Lastly, companies like Omron Healthcare are finding the middle ground between Fitbit-like connectivity and medical precision. Its line of Project Zero blood pressure monitors are available both as a stylish device that inflates around your upper arm, like a conventional blood pressure cuff at the doctor’s, and as a wrist wearable that doesn't look out of place at the nearest Best Buy. In either case, the simple interactive design, which can remind you to keep your arm at heart level before starting a reading, allow wearers to easily track their blood pressure over time. The OMRON Connect Mobile App allows users to view their readings on any number of Apple® or Android™ compatible devices, as well as email them to family members and medical providers.
"We're in a position where we want to help eliminate the risk of stroke and heart attack," Carol Lucarelli, Director of Marketing at Omron Healthcare, told Medical Daily. These products afford consumers the opportunity to manage and/or hopefully prevent the occurrence of hypertension, she added.

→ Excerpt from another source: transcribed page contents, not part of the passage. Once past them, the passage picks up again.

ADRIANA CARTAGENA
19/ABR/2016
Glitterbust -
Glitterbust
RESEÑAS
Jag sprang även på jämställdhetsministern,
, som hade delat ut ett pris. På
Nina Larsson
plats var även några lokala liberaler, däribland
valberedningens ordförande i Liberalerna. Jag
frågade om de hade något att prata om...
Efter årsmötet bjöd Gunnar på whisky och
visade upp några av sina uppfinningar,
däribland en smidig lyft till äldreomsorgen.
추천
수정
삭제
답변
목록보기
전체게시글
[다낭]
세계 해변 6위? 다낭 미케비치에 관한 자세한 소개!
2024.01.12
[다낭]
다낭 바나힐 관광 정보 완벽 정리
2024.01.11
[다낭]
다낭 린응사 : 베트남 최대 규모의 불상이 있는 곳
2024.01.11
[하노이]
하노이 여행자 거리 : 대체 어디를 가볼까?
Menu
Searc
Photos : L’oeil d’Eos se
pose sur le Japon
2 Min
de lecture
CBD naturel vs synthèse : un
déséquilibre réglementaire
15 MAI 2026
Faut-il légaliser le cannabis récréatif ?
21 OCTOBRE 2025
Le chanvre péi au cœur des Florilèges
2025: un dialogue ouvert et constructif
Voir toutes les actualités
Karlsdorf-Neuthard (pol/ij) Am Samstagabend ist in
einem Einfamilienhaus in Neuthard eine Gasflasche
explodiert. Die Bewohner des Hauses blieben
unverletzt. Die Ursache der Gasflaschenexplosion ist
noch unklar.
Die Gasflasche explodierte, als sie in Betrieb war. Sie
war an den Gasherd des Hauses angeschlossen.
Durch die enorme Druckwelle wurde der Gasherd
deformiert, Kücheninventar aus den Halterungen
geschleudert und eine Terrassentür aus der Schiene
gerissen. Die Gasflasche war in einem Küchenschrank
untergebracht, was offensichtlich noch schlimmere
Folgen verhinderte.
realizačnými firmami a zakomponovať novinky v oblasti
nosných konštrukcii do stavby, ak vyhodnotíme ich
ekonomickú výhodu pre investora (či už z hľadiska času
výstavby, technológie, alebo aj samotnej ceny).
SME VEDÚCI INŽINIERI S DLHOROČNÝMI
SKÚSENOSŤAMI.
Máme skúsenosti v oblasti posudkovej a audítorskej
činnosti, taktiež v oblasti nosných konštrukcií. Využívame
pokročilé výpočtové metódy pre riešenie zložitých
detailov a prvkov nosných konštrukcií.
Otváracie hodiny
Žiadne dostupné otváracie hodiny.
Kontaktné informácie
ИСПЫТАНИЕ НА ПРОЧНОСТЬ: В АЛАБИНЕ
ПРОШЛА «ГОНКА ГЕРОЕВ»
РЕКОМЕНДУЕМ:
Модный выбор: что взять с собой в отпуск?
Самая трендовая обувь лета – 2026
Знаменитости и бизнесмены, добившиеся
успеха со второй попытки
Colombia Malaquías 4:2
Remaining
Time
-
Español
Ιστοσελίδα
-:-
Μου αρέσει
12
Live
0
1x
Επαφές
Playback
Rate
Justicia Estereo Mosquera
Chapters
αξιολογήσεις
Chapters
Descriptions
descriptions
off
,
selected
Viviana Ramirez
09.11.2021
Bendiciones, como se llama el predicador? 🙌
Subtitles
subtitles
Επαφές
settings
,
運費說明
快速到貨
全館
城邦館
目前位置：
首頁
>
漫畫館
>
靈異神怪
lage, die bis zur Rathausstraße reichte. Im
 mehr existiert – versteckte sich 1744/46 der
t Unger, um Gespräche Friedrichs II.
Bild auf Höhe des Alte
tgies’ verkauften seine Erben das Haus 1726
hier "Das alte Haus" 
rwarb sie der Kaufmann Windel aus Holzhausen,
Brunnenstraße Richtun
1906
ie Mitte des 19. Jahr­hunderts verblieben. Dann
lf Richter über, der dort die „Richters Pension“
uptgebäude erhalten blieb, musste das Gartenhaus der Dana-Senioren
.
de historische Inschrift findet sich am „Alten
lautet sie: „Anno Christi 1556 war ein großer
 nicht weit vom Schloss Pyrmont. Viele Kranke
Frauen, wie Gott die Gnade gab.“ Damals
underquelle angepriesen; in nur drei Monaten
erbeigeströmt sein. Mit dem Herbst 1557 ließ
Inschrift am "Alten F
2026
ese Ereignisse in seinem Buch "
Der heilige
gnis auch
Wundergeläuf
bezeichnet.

The upper arm model can store up to 200 readings at once, as well as accommodate at least one other user, while the wristable also functions as a tracker of your steps taken and your hours slept. Befitting their origins as a medical equipment company, Omron's monitors have undergone actual clinical research and have since received FDA clearance. That status as a medical device has led Omron to boast that their wristable is "the smallest, lightest, quietest clinically accurate blood pressure monitor" made so far.
Omron's claim to accuracy is especially timely given that Fitbit was hit with a class action lawsuit filed this Tuesday, Jan. 6, alleging that several of their products are incapable of properly monitoring heart rate.
The Project Zero devices will go on the market sometime in late 2016 and will cost around $200.